It’s been a rough few weeks for Kansas basketball. While the Jayhawks are, as usual, expected to have one of the top programs in the sport this year, Kansas received a Notice of Allegations from the NCAA towards the end of September that, per USA TODAY, “includes three Level 1 violations tied primarily to recruiting and cites a lack of institutional control.”
All of this has the potential to serve as a gigantic problem for the program, even if head coach Bill Self said that he feels ok about everything. It probably helped that the team officially kicked off its preseason on Friday night with its annual Midnight Madness celebration, Late Night in the Phog.

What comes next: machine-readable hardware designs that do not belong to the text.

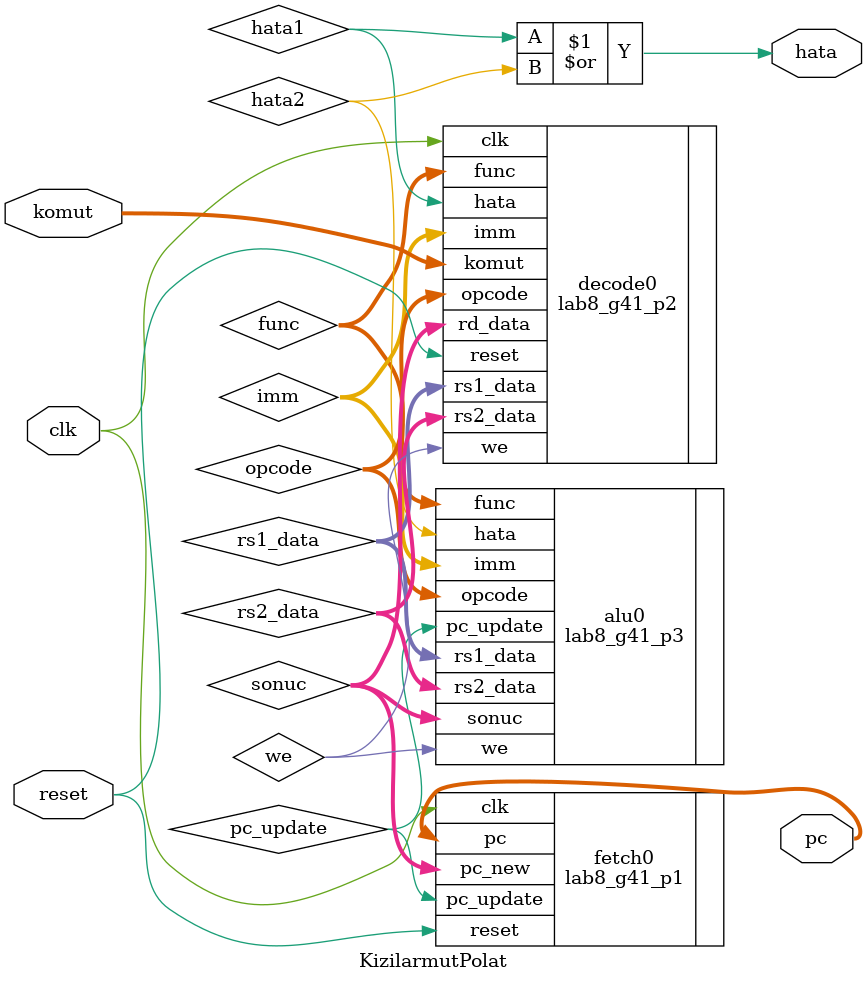
<source format=sv>
/* KizilarmutPolat.sv
* Hazırlayanlar: Berat Kızılarmut, Ömer Emre Polat
* Notlar: Single Cycle Processor */
module KizilarmutPolat(
    input logic clk, reset,
    input logic [31:0] komut,
    output logic [31:0] pc,
    output logic hata
);
logic we;
logic pc_update;
logic [31:0] rs1_data, rs2_data;
logic [31:0] imm;
logic [6:0] opcode;
logic [3:0] func;
logic [31:0] sonuc;
logic hata1, hata2;
assign hata = hata1 | hata2;
lab8_g41_p1 fetch0(.clk(clk), .reset(reset), .pc(pc), .pc_update(pc_update), .pc_new(sonuc));
lab8_g41_p2 decode0(.clk(clk), .reset(reset), .komut(komut), .opcode(opcode), .func(func), .rs1_data(rs1_data), .rs2_data(rs2_data), .imm(imm), .we(we), .rd_data(sonuc), .hata(hata1));
lab8_g41_p3 alu0(.rs1_data(rs1_data), .rs2_data(rs2_data), .imm(imm), .opcode(opcode), .func(func), .sonuc(sonuc), .pc_update(pc_update), .we(we), .hata(hata2));
endmodule

</source>
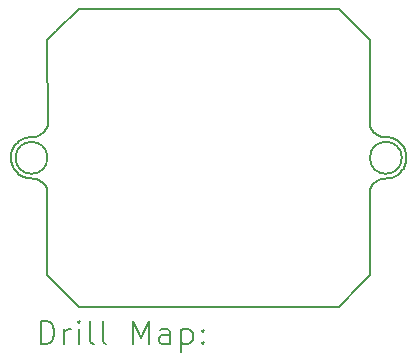
<source format=gbr>
%TF.GenerationSoftware,KiCad,Pcbnew,7.0.7*%
%TF.CreationDate,2023-10-04T16:54:40-06:00*%
%TF.ProjectId,USB_Module,5553425f-4d6f-4647-956c-652e6b696361,rev?*%
%TF.SameCoordinates,Original*%
%TF.FileFunction,Drillmap*%
%TF.FilePolarity,Positive*%
%FSLAX45Y45*%
G04 Gerber Fmt 4.5, Leading zero omitted, Abs format (unit mm)*
G04 Created by KiCad (PCBNEW 7.0.7) date 2023-10-04 16:54:40*
%MOMM*%
%LPD*%
G01*
G04 APERTURE LIST*
%ADD10C,0.150000*%
%ADD11C,0.200000*%
G04 APERTURE END LIST*
D10*
X16082764Y-9759417D02*
X16077351Y-9767824D01*
X12758048Y-9664031D02*
X12758055Y-9674030D01*
X12769873Y-9605507D02*
X12766518Y-9614926D01*
X13061277Y-9416992D02*
X13056267Y-9425644D01*
X16027440Y-9816237D02*
X16018872Y-9821392D01*
X13051925Y-9906564D02*
X13057317Y-9914984D01*
X12855936Y-9826048D02*
X12865036Y-9830192D01*
X12761490Y-9703796D02*
X12763762Y-9713533D01*
X12822337Y-9804504D02*
X12830261Y-9810602D01*
X15842916Y-9462681D02*
X15850975Y-9468598D01*
X16099374Y-9723124D02*
X16096007Y-9732539D01*
X13142980Y-10738920D02*
X13332980Y-10928920D01*
X15915897Y-9492913D02*
X15925861Y-9493746D01*
X15982302Y-9501014D02*
X15991811Y-9504105D01*
X16018872Y-9821392D02*
X16010024Y-9826048D01*
X13030677Y-9456224D02*
X13023044Y-9462681D01*
X16058363Y-9791002D02*
X16051186Y-9797964D01*
X16104470Y-9703796D02*
X16102198Y-9713533D01*
X12830082Y-9527368D02*
X12822165Y-9533476D01*
X12922985Y-9494206D02*
X12913023Y-9495062D01*
D11*
X16067980Y-9668920D02*
G75*
G03*
X16067980Y-9668920I-135000J0D01*
G01*
D10*
X16051349Y-9540026D02*
X16058517Y-9546996D01*
X16000924Y-9830192D02*
X15991603Y-9833809D01*
X15859421Y-9473948D02*
X15868215Y-9478705D01*
X12940099Y-9493746D02*
X12932980Y-9493920D01*
X16035699Y-9810602D02*
X16027440Y-9816237D01*
X12838334Y-9521722D02*
X12830082Y-9527368D01*
X15804683Y-9416992D02*
X15809693Y-9425644D01*
X13067980Y-10663920D02*
X13142980Y-10738920D01*
X13023044Y-9462681D02*
X13014985Y-9468598D01*
X12788609Y-9767824D02*
X12794493Y-9775908D01*
X13014985Y-9468598D02*
X13006539Y-9473948D01*
X12950063Y-9492913D02*
X12940099Y-9493746D01*
X15972417Y-9839419D02*
X15962615Y-9841393D01*
X12962546Y-9847049D02*
X12972251Y-9849451D01*
X12773761Y-9596296D02*
X12769873Y-9605507D01*
X12997745Y-9478705D02*
X12988645Y-9482847D01*
X13008739Y-9865529D02*
X13017061Y-9871070D01*
X13066298Y-9932836D02*
X13067980Y-10663920D01*
X12778169Y-9587321D02*
X12773761Y-9596296D01*
X13044525Y-9441815D02*
X13037849Y-9449258D01*
X15942975Y-9494206D02*
X15952936Y-9495062D01*
X15814035Y-9906564D02*
X15808643Y-9914984D01*
X16092199Y-9596296D02*
X16096087Y-9605507D01*
X12822165Y-9533476D02*
X12814611Y-9540026D01*
X15923205Y-9844277D02*
X15913262Y-9845322D01*
X12893327Y-9498472D02*
X12883657Y-9501014D01*
X16107347Y-9654049D02*
X16107912Y-9664031D01*
X13037849Y-9449258D02*
X13030677Y-9456224D01*
X16010024Y-9826048D02*
X16000924Y-9830192D01*
X12903127Y-9496485D02*
X12893327Y-9498472D01*
X12972251Y-9849451D02*
X12981767Y-9852516D01*
X15833498Y-9883805D02*
X15826492Y-9890937D01*
X15933197Y-9843920D02*
X15933197Y-9843920D01*
X12758055Y-9674030D02*
X12758632Y-9684012D01*
X12847088Y-9821392D02*
X12855936Y-9826048D01*
X15952936Y-9495062D02*
X15962833Y-9496485D01*
X12959945Y-9491399D02*
X12950063Y-9492913D01*
X13050674Y-9433932D02*
X13044525Y-9441815D01*
X16071602Y-9562108D02*
X16077476Y-9570199D01*
D11*
X13067980Y-9668920D02*
G75*
G03*
X13067980Y-9668920I-135000J0D01*
G01*
D10*
X16010223Y-9511889D02*
X16019065Y-9516557D01*
X15821435Y-9441815D02*
X15828111Y-9449258D01*
X12800829Y-9783642D02*
X12807597Y-9791002D01*
X15722980Y-10738920D02*
X15532980Y-10928920D01*
X13045966Y-9898536D02*
X13051925Y-9906564D01*
X15868215Y-9478705D02*
X15877315Y-9482847D01*
X12883870Y-9836888D02*
X12893543Y-9839419D01*
X15850975Y-9468598D02*
X15859421Y-9473948D01*
X16065276Y-9554365D02*
X16071602Y-9562108D01*
X12766586Y-9723124D02*
X12769953Y-9732539D01*
X12814774Y-9797964D02*
X12822337Y-9804504D01*
X15877315Y-9482847D02*
X15886678Y-9486353D01*
X16087791Y-9587321D02*
X16092199Y-9596296D01*
X12783196Y-9759417D02*
X12788609Y-9767824D01*
X15819994Y-9898536D02*
X15814035Y-9906564D01*
X15803845Y-9923755D02*
X15799662Y-9932836D01*
X13006539Y-9473948D02*
X12997745Y-9478705D01*
X15925861Y-9493746D02*
X15932980Y-9493920D01*
X15815286Y-9433932D02*
X15821435Y-9441815D01*
X15982090Y-9836888D02*
X15972417Y-9839419D01*
X15913262Y-9845322D02*
X15903414Y-9847049D01*
X12783081Y-9578612D02*
X12778169Y-9587321D01*
X12838520Y-9816237D02*
X12847088Y-9821392D01*
X13062115Y-9923755D02*
X13066298Y-9932836D01*
X12855737Y-9511889D02*
X12846895Y-9516557D01*
X16065131Y-9783642D02*
X16058363Y-9791002D01*
X13039468Y-9890937D02*
X13045966Y-9898536D01*
X15896260Y-9489208D02*
X15906015Y-9491399D01*
X15972633Y-9498472D02*
X15982302Y-9501014D01*
X16077351Y-9767824D02*
X16071467Y-9775908D01*
X12800684Y-9554365D02*
X12794358Y-9562108D01*
X15796501Y-9398760D02*
X15800278Y-9408017D01*
X15532980Y-8408920D02*
X15352980Y-8408920D01*
X15797980Y-10663920D02*
X15722980Y-10738920D01*
X12903345Y-9841393D02*
X12913243Y-9842804D01*
X13057317Y-9914984D02*
X13062115Y-9923755D01*
X12766518Y-9614926D02*
X12763706Y-9624521D01*
X15952717Y-9842804D02*
X15942754Y-9843647D01*
X16082878Y-9578612D02*
X16087791Y-9587321D01*
X13069459Y-9398760D02*
X13065682Y-9408017D01*
X13065682Y-9408017D02*
X13061277Y-9416992D01*
X16051186Y-9797964D02*
X16043623Y-9804504D01*
X13032462Y-9883805D02*
X13039468Y-9890937D01*
X13056267Y-9425644D02*
X13050674Y-9433932D01*
X12759778Y-9693945D02*
X12761490Y-9703796D01*
X16106213Y-9644114D02*
X16107347Y-9654049D01*
X12794358Y-9562108D02*
X12788484Y-9570199D01*
X15809693Y-9425644D02*
X15815286Y-9433932D01*
X12913023Y-9495062D02*
X12903127Y-9496485D01*
X12988645Y-9482847D02*
X12979282Y-9486353D01*
X12981767Y-9852516D02*
X12991050Y-9856230D01*
X16102198Y-9713533D02*
X16099374Y-9723124D01*
X16096007Y-9732539D02*
X16092107Y-9741746D01*
X12830261Y-9810602D02*
X12838520Y-9816237D01*
X16102254Y-9624521D02*
X16104514Y-9634261D01*
X12761446Y-9634261D02*
X12759747Y-9644114D01*
X15874910Y-9856230D02*
X15865905Y-9860574D01*
X15893709Y-9849451D02*
X15884193Y-9852516D01*
X15857221Y-9865529D02*
X15848899Y-9871070D01*
X12883657Y-9501014D02*
X12874149Y-9504105D01*
X16107328Y-9684012D02*
X16106182Y-9693945D01*
X12773853Y-9741746D02*
X12778272Y-9750715D01*
X12952698Y-9845322D02*
X12962546Y-9847049D01*
X12759747Y-9644114D02*
X12758613Y-9654049D01*
X13069459Y-9398760D02*
X13067980Y-8673920D01*
X16106182Y-9693945D02*
X16104470Y-9703796D01*
X15962615Y-9841393D02*
X15952717Y-9842804D01*
X15800278Y-9408017D02*
X15804683Y-9416992D01*
X15799662Y-9932836D02*
X15797980Y-10663920D01*
X13332980Y-8408920D02*
X15352980Y-8408920D01*
X12794493Y-9775908D02*
X12800829Y-9783642D01*
X12932980Y-9493920D02*
X12922985Y-9494206D01*
X12769953Y-9732539D02*
X12773853Y-9741746D01*
X15848899Y-9871070D02*
X15840979Y-9877172D01*
X12763706Y-9624521D02*
X12761446Y-9634261D01*
X15722980Y-8598920D02*
X15532980Y-8408920D01*
X15796501Y-9398760D02*
X15797980Y-8673920D01*
X15865905Y-9860574D02*
X15857221Y-9865529D01*
X16099442Y-9614926D02*
X16102254Y-9624521D01*
X12807443Y-9546996D02*
X12800684Y-9554365D01*
X12913243Y-9842804D02*
X12923206Y-9843647D01*
X15932980Y-9493920D02*
X15942975Y-9494206D01*
X16035878Y-9527368D02*
X16043795Y-9533476D01*
X12758613Y-9654049D02*
X12758048Y-9664031D01*
X12814611Y-9540026D02*
X12807443Y-9546996D01*
X12778272Y-9750715D02*
X12783196Y-9759417D01*
X13067980Y-8673920D02*
X13142980Y-8598920D01*
X16071467Y-9775908D02*
X16065131Y-9783642D01*
X12865036Y-9830192D02*
X12874357Y-9833809D01*
X15942754Y-9843647D02*
X15933197Y-9843920D01*
X16077476Y-9570199D02*
X16082878Y-9578612D01*
X12893543Y-9839419D02*
X12903345Y-9841393D01*
X15886678Y-9486353D02*
X15896260Y-9489208D01*
X15991811Y-9504105D02*
X16001128Y-9507734D01*
X15532980Y-10928920D02*
X13332980Y-10928920D01*
X16107912Y-9664031D02*
X16107905Y-9674030D01*
X12979282Y-9486353D02*
X12969700Y-9489208D01*
X15884193Y-9852516D02*
X15874910Y-9856230D01*
X16001128Y-9507734D02*
X16010223Y-9511889D01*
X12807597Y-9791002D02*
X12814774Y-9797964D01*
X12932763Y-9843920D02*
X12942755Y-9844277D01*
X16027626Y-9521722D02*
X16035878Y-9527368D01*
X15962833Y-9496485D02*
X15972633Y-9498472D01*
X13142980Y-8598920D02*
X13332980Y-8408920D01*
X15933197Y-9843920D02*
X15923205Y-9844277D01*
X12788484Y-9570199D02*
X12783081Y-9578612D01*
X16058517Y-9546996D02*
X16065276Y-9554365D01*
X12969700Y-9489208D02*
X12959945Y-9491399D01*
X16043795Y-9533476D02*
X16051349Y-9540026D01*
X12846895Y-9516557D02*
X12838334Y-9521722D01*
X16087688Y-9750715D02*
X16082764Y-9759417D01*
X16019065Y-9516557D02*
X16027626Y-9521722D01*
X15835283Y-9456224D02*
X15842916Y-9462681D01*
X12763762Y-9713533D02*
X12766586Y-9723124D01*
X12942755Y-9844277D02*
X12952698Y-9845322D01*
X15991603Y-9833809D02*
X15982090Y-9836888D01*
X15826492Y-9890937D02*
X15819994Y-9898536D01*
X15828111Y-9449258D02*
X15835283Y-9456224D01*
X13017061Y-9871070D02*
X13024981Y-9877172D01*
X15808643Y-9914984D02*
X15803845Y-9923755D01*
X12758632Y-9684012D02*
X12759778Y-9693945D01*
X12874149Y-9504105D02*
X12864832Y-9507734D01*
X16043623Y-9804504D02*
X16035699Y-9810602D01*
X12991050Y-9856230D02*
X13000055Y-9860574D01*
X16104514Y-9634261D02*
X16106213Y-9644114D01*
X13000055Y-9860574D02*
X13008739Y-9865529D01*
X12923206Y-9843647D02*
X12932763Y-9843920D01*
X15906015Y-9491399D02*
X15915897Y-9492913D01*
X15903414Y-9847049D02*
X15893709Y-9849451D01*
X13024981Y-9877172D02*
X13032462Y-9883805D01*
X15797980Y-8673920D02*
X15722980Y-8598920D01*
X16107905Y-9674030D02*
X16107328Y-9684012D01*
X12874357Y-9833809D02*
X12883870Y-9836888D01*
X16092107Y-9741746D02*
X16087688Y-9750715D01*
X15840979Y-9877172D02*
X15833498Y-9883805D01*
X12864832Y-9507734D02*
X12855737Y-9511889D01*
X16096087Y-9605507D02*
X16099442Y-9614926D01*
D11*
X13011325Y-11247904D02*
X13011325Y-11047904D01*
X13011325Y-11047904D02*
X13058944Y-11047904D01*
X13058944Y-11047904D02*
X13087516Y-11057428D01*
X13087516Y-11057428D02*
X13106563Y-11076475D01*
X13106563Y-11076475D02*
X13116087Y-11095523D01*
X13116087Y-11095523D02*
X13125611Y-11133618D01*
X13125611Y-11133618D02*
X13125611Y-11162190D01*
X13125611Y-11162190D02*
X13116087Y-11200285D01*
X13116087Y-11200285D02*
X13106563Y-11219332D01*
X13106563Y-11219332D02*
X13087516Y-11238380D01*
X13087516Y-11238380D02*
X13058944Y-11247904D01*
X13058944Y-11247904D02*
X13011325Y-11247904D01*
X13211325Y-11247904D02*
X13211325Y-11114570D01*
X13211325Y-11152666D02*
X13220849Y-11133618D01*
X13220849Y-11133618D02*
X13230373Y-11124094D01*
X13230373Y-11124094D02*
X13249420Y-11114570D01*
X13249420Y-11114570D02*
X13268468Y-11114570D01*
X13335135Y-11247904D02*
X13335135Y-11114570D01*
X13335135Y-11047904D02*
X13325611Y-11057428D01*
X13325611Y-11057428D02*
X13335135Y-11066951D01*
X13335135Y-11066951D02*
X13344658Y-11057428D01*
X13344658Y-11057428D02*
X13335135Y-11047904D01*
X13335135Y-11047904D02*
X13335135Y-11066951D01*
X13458944Y-11247904D02*
X13439896Y-11238380D01*
X13439896Y-11238380D02*
X13430373Y-11219332D01*
X13430373Y-11219332D02*
X13430373Y-11047904D01*
X13563706Y-11247904D02*
X13544658Y-11238380D01*
X13544658Y-11238380D02*
X13535135Y-11219332D01*
X13535135Y-11219332D02*
X13535135Y-11047904D01*
X13792277Y-11247904D02*
X13792277Y-11047904D01*
X13792277Y-11047904D02*
X13858944Y-11190761D01*
X13858944Y-11190761D02*
X13925611Y-11047904D01*
X13925611Y-11047904D02*
X13925611Y-11247904D01*
X14106563Y-11247904D02*
X14106563Y-11143142D01*
X14106563Y-11143142D02*
X14097039Y-11124094D01*
X14097039Y-11124094D02*
X14077992Y-11114570D01*
X14077992Y-11114570D02*
X14039896Y-11114570D01*
X14039896Y-11114570D02*
X14020849Y-11124094D01*
X14106563Y-11238380D02*
X14087516Y-11247904D01*
X14087516Y-11247904D02*
X14039896Y-11247904D01*
X14039896Y-11247904D02*
X14020849Y-11238380D01*
X14020849Y-11238380D02*
X14011325Y-11219332D01*
X14011325Y-11219332D02*
X14011325Y-11200285D01*
X14011325Y-11200285D02*
X14020849Y-11181237D01*
X14020849Y-11181237D02*
X14039896Y-11171713D01*
X14039896Y-11171713D02*
X14087516Y-11171713D01*
X14087516Y-11171713D02*
X14106563Y-11162190D01*
X14201801Y-11114570D02*
X14201801Y-11314570D01*
X14201801Y-11124094D02*
X14220849Y-11114570D01*
X14220849Y-11114570D02*
X14258944Y-11114570D01*
X14258944Y-11114570D02*
X14277992Y-11124094D01*
X14277992Y-11124094D02*
X14287516Y-11133618D01*
X14287516Y-11133618D02*
X14297039Y-11152666D01*
X14297039Y-11152666D02*
X14297039Y-11209808D01*
X14297039Y-11209808D02*
X14287516Y-11228856D01*
X14287516Y-11228856D02*
X14277992Y-11238380D01*
X14277992Y-11238380D02*
X14258944Y-11247904D01*
X14258944Y-11247904D02*
X14220849Y-11247904D01*
X14220849Y-11247904D02*
X14201801Y-11238380D01*
X14382754Y-11228856D02*
X14392277Y-11238380D01*
X14392277Y-11238380D02*
X14382754Y-11247904D01*
X14382754Y-11247904D02*
X14373230Y-11238380D01*
X14373230Y-11238380D02*
X14382754Y-11228856D01*
X14382754Y-11228856D02*
X14382754Y-11247904D01*
X14382754Y-11124094D02*
X14392277Y-11133618D01*
X14392277Y-11133618D02*
X14382754Y-11143142D01*
X14382754Y-11143142D02*
X14373230Y-11133618D01*
X14373230Y-11133618D02*
X14382754Y-11124094D01*
X14382754Y-11124094D02*
X14382754Y-11143142D01*
M02*

</source>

This year included a special performance by Snoop Dogg, which seemed like a good time, even if the Jayhawks felt the need to apologize for it.
Kansas needs to put this picture in an envelope — only this picture — and ship it to the NCAA as its formal response to the NCAA's recent violation allegations. pic.twitter.com/QXlhJn8FA0
— Kyle Boone (@Kyle__Boone) October 5, 2019
Snoop performed at the end of the evening, and decided to put on a show. Per videos from those who were in attendance, Snoop had pole dancers and — in an act that made me laugh but I can only assume caused the NCAA’s office in Indianapolis to burn down — a money gun that he fired into the crowd.
— Randy Withers (@RandyWithersKC) October 5, 2019
Snoop Dog brought a money gun. pic.twitter.com/MliY97ZlTO
— Michael Swain (@mswain97) October 5, 2019
In an attempt to ease any hard feelings from those who weren’t into this, Kansas athletic director Jeff Long released a statement apologizing for the lack of a “family atmosphere.”
— Matt Tait (@mctait) October 5, 2019
Self also addressed the performance. According to Scott Chasen of Phog.net, Self said that he left early but was still apologetic.
“Regardless of the entertainment it provided many, it was still not the right way to provide the entertainment,” Self said. “I only stayed for a couple songs. I wasn’t feeling well so I went back in the locker room. So I didn’t see the majority of what went down but certainly I got a pretty good idea based on the first couple songs.”
We will research whether this is the case, but I have to imagine this is the first time a program under NCAA investigation has ever kicked off its season with a concert that involved someone shooting a money gun into the crowd.